● **Input**
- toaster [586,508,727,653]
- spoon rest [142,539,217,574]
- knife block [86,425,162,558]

* * *

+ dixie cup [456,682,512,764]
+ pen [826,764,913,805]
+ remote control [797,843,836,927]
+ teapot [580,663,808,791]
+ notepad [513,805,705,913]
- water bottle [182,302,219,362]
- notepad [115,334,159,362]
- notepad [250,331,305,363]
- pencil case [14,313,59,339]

● **Problem**
Would you retype the lines above from the one with "- toaster [586,508,727,653]" down to the one with "- knife block [86,425,162,558]", word for word, both ends included and no other lines?

● **Exercise output**
- toaster [586,508,727,653]
- spoon rest [142,539,217,574]
- knife block [86,425,162,558]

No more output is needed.